6. You will work from you home office in Raleigh, North Carolina subject to your attendance of meetings at other Company offices and/or at other locations.
7. During your employment with the Company you will be entitled to participate in all our then current customary employee benefit plans and programs, subject to eligibility requirements, enrollment criteria, and the other terms and conditions of such plans and programs. The Company reserves the right to change or rescind its benefit plans and programs and alter employee contribution levels in its discretion.
8. By executing this letter below, you agree that during the course of your employment and thereafter that you shall not use or disclose, in whole or in part, any of the Company’s or its clients’ trade secrets, confidential and proprietary information, including client lists and information, to any person, firm, corporation, or other entity for any reason or purpose whatsoever other than in the course of your employment with the Company or with the prior written permission of the Company’s Chief Executive Officer or Chief Financial Officer. By executing this letter below, you represent and warrant to the Company that you have no agreement with, or duty to, any previous employer or other person or entity that would prohibit, prevent, inhibit, limit, or conflict with the performance of your duties to the Company.
9. This offer of employment with the Company is contingent upon (a) our satisfactory completion of reference and background checks, and (b) proof of your authorization to work. If, based upon a unique circumstance, you commence work before the Company has completed its inquiry in clause (a) or receive proof under clause (b), you will be deemed to be a conditional employee.

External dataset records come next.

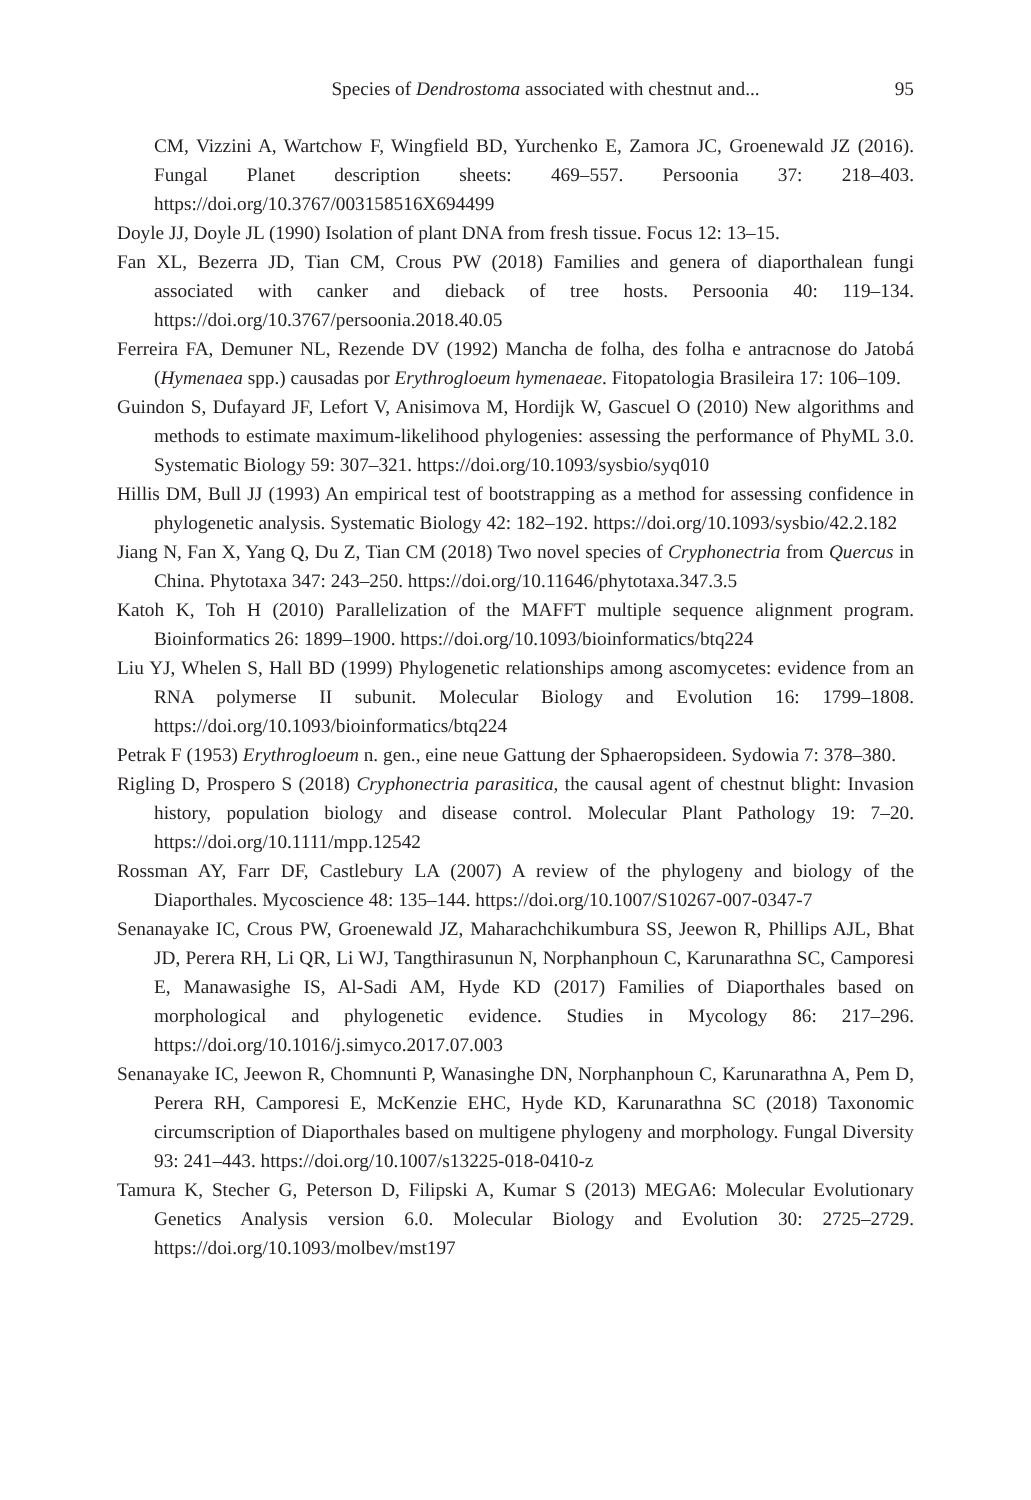Species of Dendrostoma associated with chestnut and...
95
CM, Vizzini A, Wartchow F, Wingfield BD, Yurchenko E, Zamora JC, Groenewald JZ (2016). Fungal Planet description sheets: 469–557. Persoonia 37: 218–403. https://doi.org/10.3767/003158516X694499
Doyle JJ, Doyle JL (1990) Isolation of plant DNA from fresh tissue. Focus 12: 13–15.
Fan XL, Bezerra JD, Tian CM, Crous PW (2018) Families and genera of diaporthalean fungi associated with canker and dieback of tree hosts. Persoonia 40: 119–134. https://doi.org/10.3767/persoonia.2018.40.05
Ferreira FA, Demuner NL, Rezende DV (1992) Mancha de folha, des folha e antracnose do Jatobá (Hymenaea spp.) causadas por Erythrogloeum hymenaeae. Fitopatologia Brasileira 17: 106–109.
Guindon S, Dufayard JF, Lefort V, Anisimova M, Hordijk W, Gascuel O (2010) New algorithms and methods to estimate maximum-likelihood phylogenies: assessing the performance of PhyML 3.0. Systematic Biology 59: 307–321. https://doi.org/10.1093/sysbio/syq010
Hillis DM, Bull JJ (1993) An empirical test of bootstrapping as a method for assessing confidence in phylogenetic analysis. Systematic Biology 42: 182–192. https://doi.org/10.1093/sysbio/42.2.182
Jiang N, Fan X, Yang Q, Du Z, Tian CM (2018) Two novel species of Cryphonectria from Quercus in China. Phytotaxa 347: 243–250. https://doi.org/10.11646/phytotaxa.347.3.5
Katoh K, Toh H (2010) Parallelization of the MAFFT multiple sequence alignment program. Bioinformatics 26: 1899–1900. https://doi.org/10.1093/bioinformatics/btq224
Liu YJ, Whelen S, Hall BD (1999) Phylogenetic relationships among ascomycetes: evidence from an RNA polymerse II subunit. Molecular Biology and Evolution 16: 1799–1808. https://doi.org/10.1093/bioinformatics/btq224
Petrak F (1953) Erythrogloeum n. gen., eine neue Gattung der Sphaeropsideen. Sydowia 7: 378–380.
Rigling D, Prospero S (2018) Cryphonectria parasitica, the causal agent of chestnut blight: Invasion history, population biology and disease control. Molecular Plant Pathology 19: 7–20. https://doi.org/10.1111/mpp.12542
Rossman AY, Farr DF, Castlebury LA (2007) A review of the phylogeny and biology of the Diaporthales. Mycoscience 48: 135–144. https://doi.org/10.1007/S10267-007-0347-7
Senanayake IC, Crous PW, Groenewald JZ, Maharachchikumbura SS, Jeewon R, Phillips AJL, Bhat JD, Perera RH, Li QR, Li WJ, Tangthirasunun N, Norphanphoun C, Karunarathna SC, Camporesi E, Manawasighe IS, Al-Sadi AM, Hyde KD (2017) Families of Diaporthales based on morphological and phylogenetic evidence. Studies in Mycology 86: 217–296. https://doi.org/10.1016/j.simyco.2017.07.003
Senanayake IC, Jeewon R, Chomnunti P, Wanasinghe DN, Norphanphoun C, Karunarathna A, Pem D, Perera RH, Camporesi E, McKenzie EHC, Hyde KD, Karunarathna SC (2018) Taxonomic circumscription of Diaporthales based on multigene phylogeny and morphology. Fungal Diversity 93: 241–443. https://doi.org/10.1007/s13225-018-0410-z
Tamura K, Stecher G, Peterson D, Filipski A, Kumar S (2013) MEGA6: Molecular Evolutionary Genetics Analysis version 6.0. Molecular Biology and Evolution 30: 2725–2729. https://doi.org/10.1093/molbev/mst197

10. Although we hope that your employment with us is mutually satisfactory, employment at the Company is “at will.” This means that, just as you may resign from the Company at any time with or without cause, the Company has the right to terminate your employment relationship at any time with or without cause or notice. Neither this letter nor any other communication, either written or oral, should be construed as a contract of employment, unless it is signed by both you and the Company’s Chief Executive Officer or Chief Financial Officer, and such agreement is expressly acknowledged as an employment contract.